> [Dataset]:
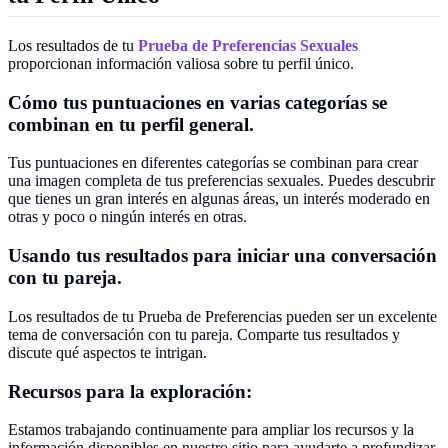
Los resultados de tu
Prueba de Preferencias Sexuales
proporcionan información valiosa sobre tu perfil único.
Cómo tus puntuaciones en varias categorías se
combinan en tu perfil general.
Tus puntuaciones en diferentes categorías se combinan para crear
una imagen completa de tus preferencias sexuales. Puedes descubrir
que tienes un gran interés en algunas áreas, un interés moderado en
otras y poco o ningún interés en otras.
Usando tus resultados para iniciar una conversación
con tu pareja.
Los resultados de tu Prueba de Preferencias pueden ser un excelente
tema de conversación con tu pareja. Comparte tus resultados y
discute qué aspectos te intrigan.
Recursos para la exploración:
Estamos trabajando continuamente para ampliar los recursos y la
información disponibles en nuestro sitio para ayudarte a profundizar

> [What is needed]: Retype word for word the line above with "discute qué aspectos te intrigan." and all lines after it, nothing else.

> [Result for this exercise]:
discute qué aspectos te intrigan.
Recursos para la exploración:
Estamos trabajando continuamente para ampliar los recursos y la
información disponibles en nuestro sitio para ayudarte a profundizar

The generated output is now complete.